One of the very the first artists to take advantage of the new technology was Enoch Light. In 1960 he made an album of instrumentals called Persuasive Percussion.
Wiki explains it this way:
“He is credited with being one of the first musicians to go to extreme lengths to create high-quality recordings that took full advantage of the technical capabilities of home audio equipment of the late 1950s and early 1960s, particularly stereo effects that bounced the sounds between the right and left channels (often described as “ping-pong”).”
“He arranged his musicians in ways to produce the kinds of recorded sounds he wished to achieve, the first to do so. Persuasive Percussion became the first huge hit based solely on retail sales. His songs received little or no airplay on the radio, because AM radio, the standard of the day, was monaural. Light went on to release several albums in the Persuasive Percussion series, as well as a Command test record.”

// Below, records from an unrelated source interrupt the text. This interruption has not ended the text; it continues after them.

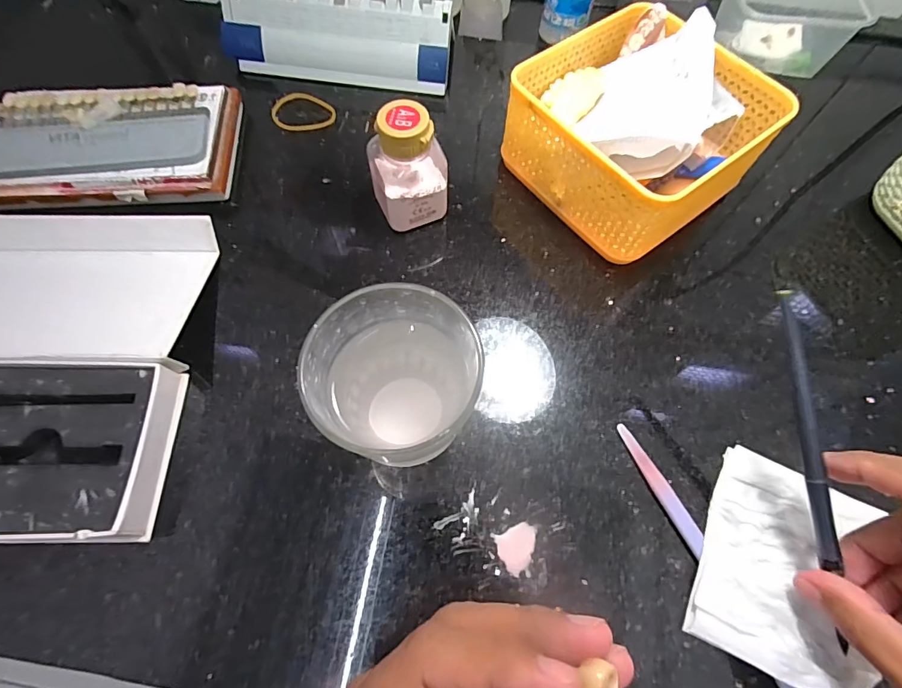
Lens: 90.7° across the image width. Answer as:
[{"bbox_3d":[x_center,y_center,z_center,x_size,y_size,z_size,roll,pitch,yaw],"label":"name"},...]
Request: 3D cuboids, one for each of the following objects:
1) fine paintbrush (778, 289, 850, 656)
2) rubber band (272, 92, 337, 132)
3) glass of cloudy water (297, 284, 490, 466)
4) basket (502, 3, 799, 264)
[{"bbox_3d":[0.162,0.057,0.197,0.007,0.006,0.162,-12,94,-6],"label":"fine paintbrush"},{"bbox_3d":[-0.113,-0.176,0.339,0.048,0.004,0.038,31,70,12],"label":"rubber band"},{"bbox_3d":[-0.020,0.019,0.208,0.063,0.096,0.076,11,67,4],"label":"glass of cloudy water"},{"bbox_3d":[0.119,-0.140,0.290,0.129,0.076,0.133,-40,73,-16],"label":"basket"}]

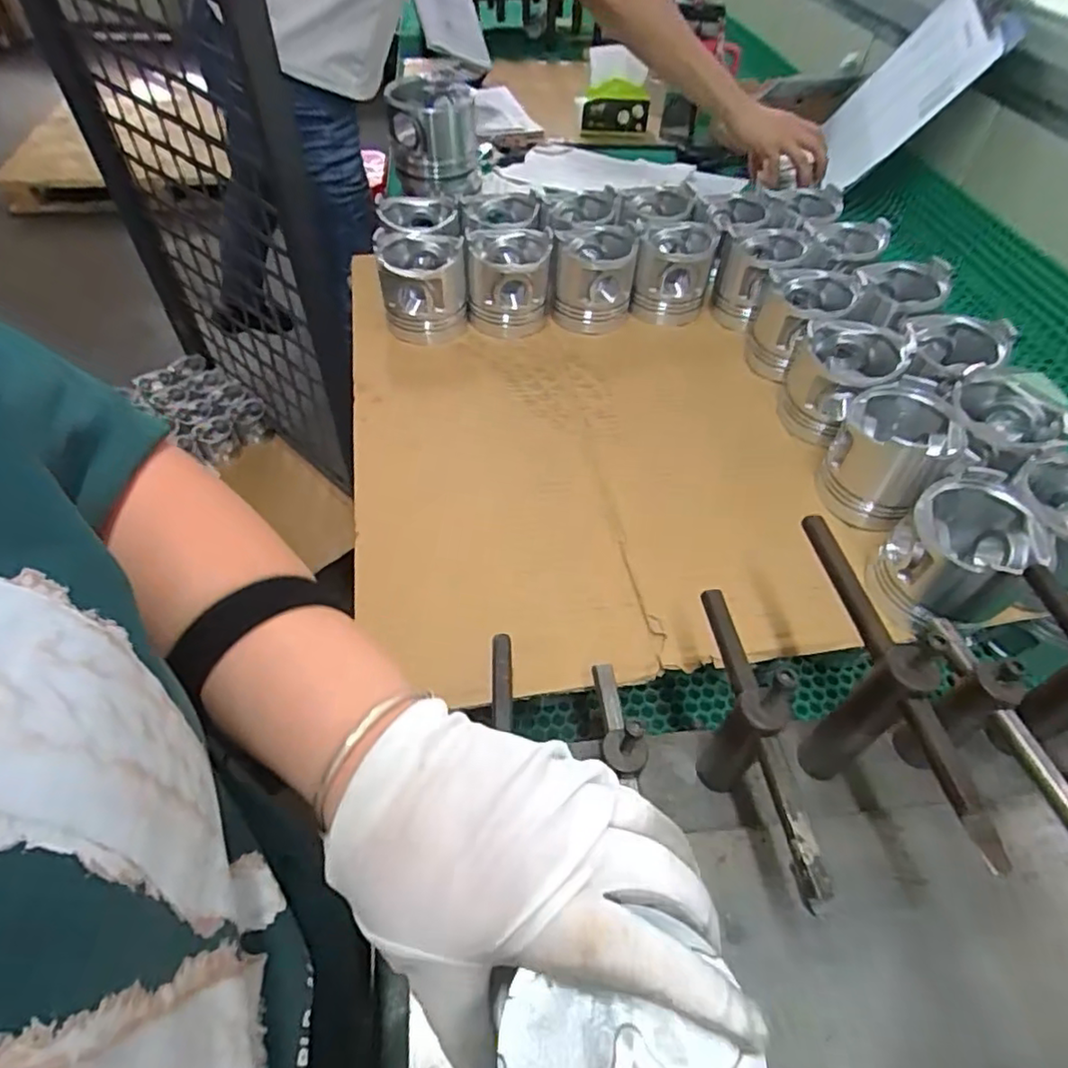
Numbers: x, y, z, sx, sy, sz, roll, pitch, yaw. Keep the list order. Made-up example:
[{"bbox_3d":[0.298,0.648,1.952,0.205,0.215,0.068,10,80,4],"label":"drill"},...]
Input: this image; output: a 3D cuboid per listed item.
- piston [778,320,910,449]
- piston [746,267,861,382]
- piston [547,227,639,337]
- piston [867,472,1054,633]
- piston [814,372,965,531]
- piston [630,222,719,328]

By the way, the Beatles hated stereo at first. They learned to love it after they released a couple of discs. Especially when Sgt. Pepper’s Lonely Hearts Club Band was released.
The Basic Schtuff
Mammals, which include us, hear and see in stereo. But smelling seems to be a non-dual sense. Until now.
New research shows that the common mole uses sniffing in stereo to find its prey. The paper that describes this research, “Stereo and Serial Sniffing Guide Navigation to an Odor Source in a Mammals,” was published in the journal Nature Communications.
Those wacky scientists. Always with the funky titles.
“I came at this as a skeptic. I thought the moles’ nostrils were too close together to effectively detect odor gradients,” said Kenneth Catania, the Stevenson Professor of Biological Sciences at Vanderbilt University. He conducted the research.
Catania also discovered that dogs and pigs have this same capacity.
How He Found Out
Well, the professor created a gated area, putting food around a 180-degree circle. The entrance way for his subjects was right in the middle. He used earthworms as bait. The test area was sealed so he could tell when a mole sniffed. Measured by a change in air pressure.
“It was amazing. They found the food in less than five seconds and went directly to the right food almost every time,” Catania said. “They have a hyper-sensitive sense of smell.”
As for us who call ourselves human, the Professor shakes his head. “In humans, this is easier to test because you can ask a blindfolded person to tell you which nostril is being stimulated by odors presented with tubes inserted in the nose.”
So far, can’t prove we are like pigs, dogs or moles. Probably never will. We’re stuck with smelling the Beatles in glorious mono.